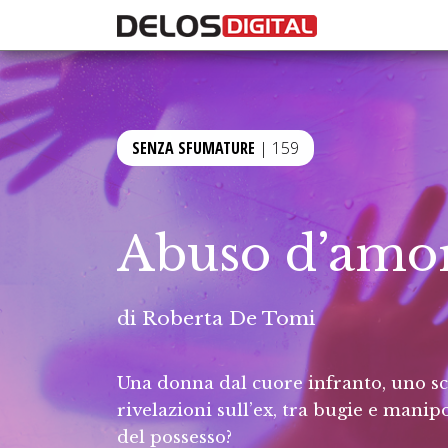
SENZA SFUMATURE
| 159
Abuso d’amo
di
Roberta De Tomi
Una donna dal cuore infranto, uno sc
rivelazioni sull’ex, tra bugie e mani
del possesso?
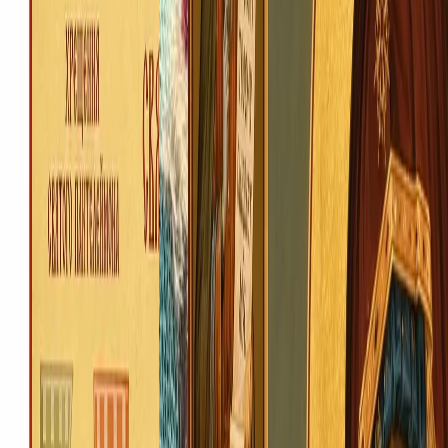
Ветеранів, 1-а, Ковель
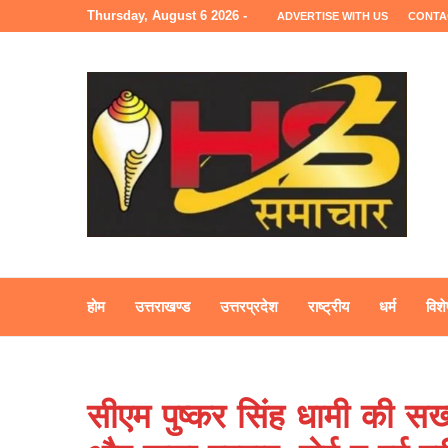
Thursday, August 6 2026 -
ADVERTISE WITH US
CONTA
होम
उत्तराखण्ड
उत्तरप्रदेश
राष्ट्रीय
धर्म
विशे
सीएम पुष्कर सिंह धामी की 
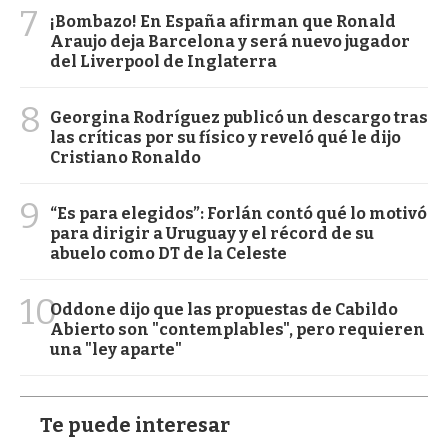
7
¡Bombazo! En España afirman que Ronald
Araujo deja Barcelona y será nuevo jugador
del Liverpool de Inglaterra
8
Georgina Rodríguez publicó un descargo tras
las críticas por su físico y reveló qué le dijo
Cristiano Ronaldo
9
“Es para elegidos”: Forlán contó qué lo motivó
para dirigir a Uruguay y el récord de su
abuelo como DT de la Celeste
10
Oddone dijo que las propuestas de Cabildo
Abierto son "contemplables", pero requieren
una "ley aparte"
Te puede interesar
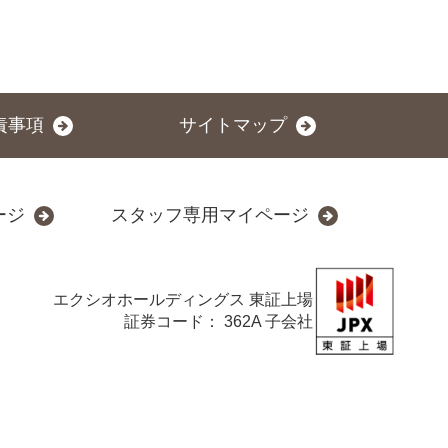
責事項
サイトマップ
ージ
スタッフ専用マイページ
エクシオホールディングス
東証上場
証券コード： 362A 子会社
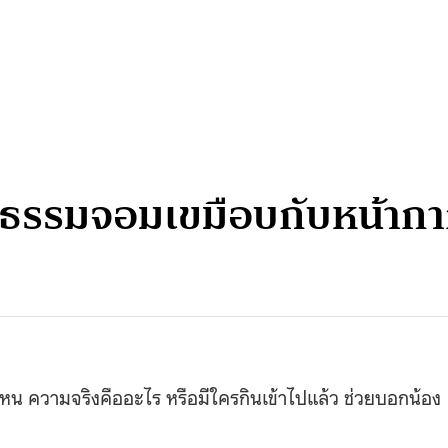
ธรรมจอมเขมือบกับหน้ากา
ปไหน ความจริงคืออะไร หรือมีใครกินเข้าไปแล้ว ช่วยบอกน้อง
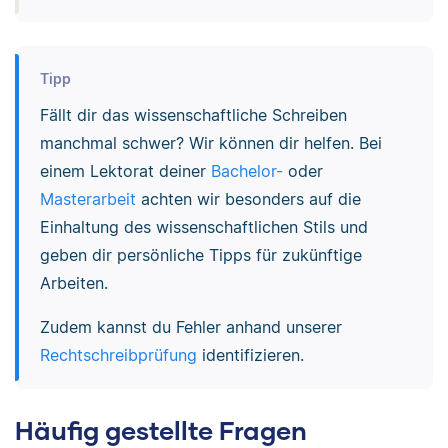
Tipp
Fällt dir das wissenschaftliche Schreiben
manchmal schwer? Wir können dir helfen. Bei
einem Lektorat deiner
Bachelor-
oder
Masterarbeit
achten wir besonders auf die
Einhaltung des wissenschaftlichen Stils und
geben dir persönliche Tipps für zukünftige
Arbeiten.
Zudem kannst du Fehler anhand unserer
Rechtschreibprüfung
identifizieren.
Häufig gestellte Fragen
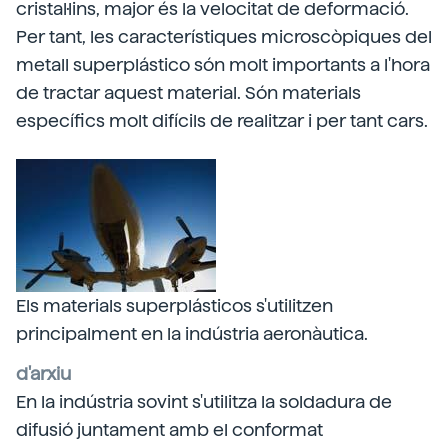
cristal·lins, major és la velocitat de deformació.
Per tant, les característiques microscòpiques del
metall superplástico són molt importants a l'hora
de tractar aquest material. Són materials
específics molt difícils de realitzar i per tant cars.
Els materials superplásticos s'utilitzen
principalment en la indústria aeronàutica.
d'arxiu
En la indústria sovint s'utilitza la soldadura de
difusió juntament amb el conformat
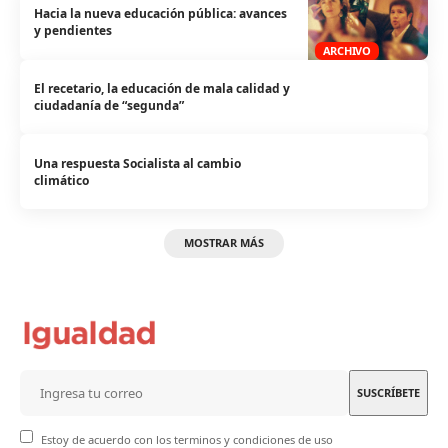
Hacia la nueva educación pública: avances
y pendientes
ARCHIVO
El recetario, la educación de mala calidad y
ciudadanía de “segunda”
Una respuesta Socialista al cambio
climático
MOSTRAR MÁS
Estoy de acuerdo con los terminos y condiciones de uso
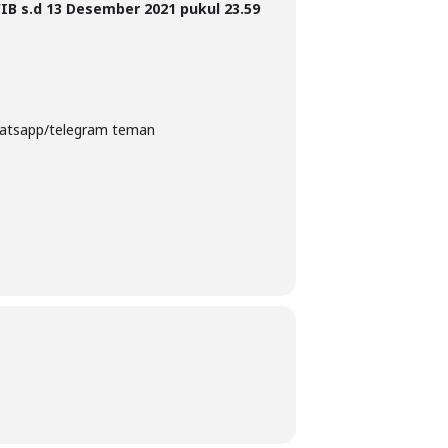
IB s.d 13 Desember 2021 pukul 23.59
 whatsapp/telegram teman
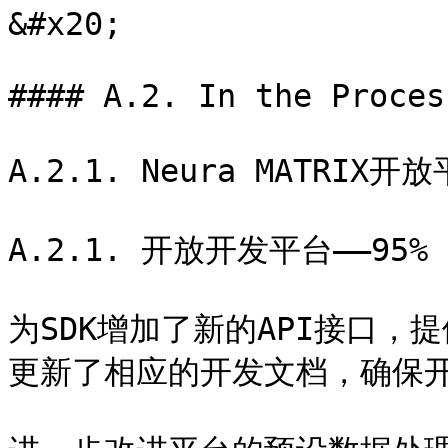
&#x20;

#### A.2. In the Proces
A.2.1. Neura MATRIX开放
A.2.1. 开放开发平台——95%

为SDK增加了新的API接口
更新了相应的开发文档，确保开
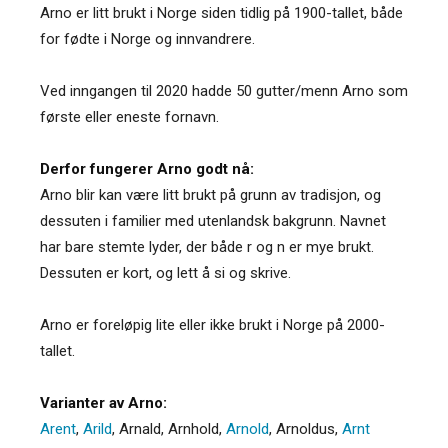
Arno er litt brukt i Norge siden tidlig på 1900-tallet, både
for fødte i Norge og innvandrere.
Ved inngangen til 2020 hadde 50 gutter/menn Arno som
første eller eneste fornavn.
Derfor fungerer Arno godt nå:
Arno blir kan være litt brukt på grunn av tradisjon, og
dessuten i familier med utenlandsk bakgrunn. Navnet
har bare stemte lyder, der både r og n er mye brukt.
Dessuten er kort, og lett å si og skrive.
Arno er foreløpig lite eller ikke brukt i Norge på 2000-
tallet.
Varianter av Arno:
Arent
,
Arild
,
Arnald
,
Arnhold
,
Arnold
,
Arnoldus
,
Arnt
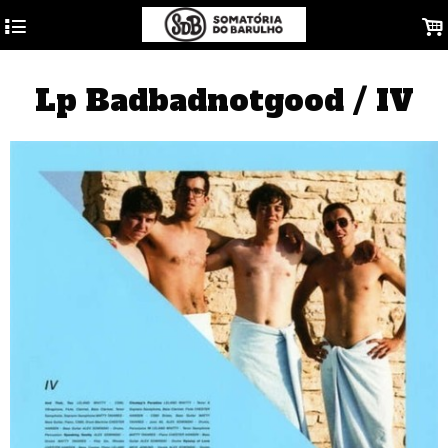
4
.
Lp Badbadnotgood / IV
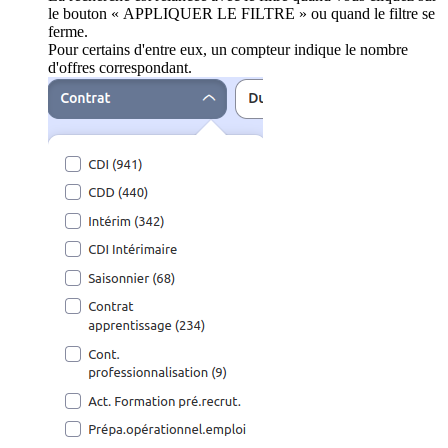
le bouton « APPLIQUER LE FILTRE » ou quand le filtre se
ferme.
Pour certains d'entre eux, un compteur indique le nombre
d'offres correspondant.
◇ ◇ ◇ ◇ ◇ ◇ ◇
上面哪些行含有字符串“eller”？请把这些行全部提取出来，大小写须完全一致。

* _任务回答_
første eller eneste fornavn.
Arno er foreløpig lite eller ikke brukt i Norge på 2000-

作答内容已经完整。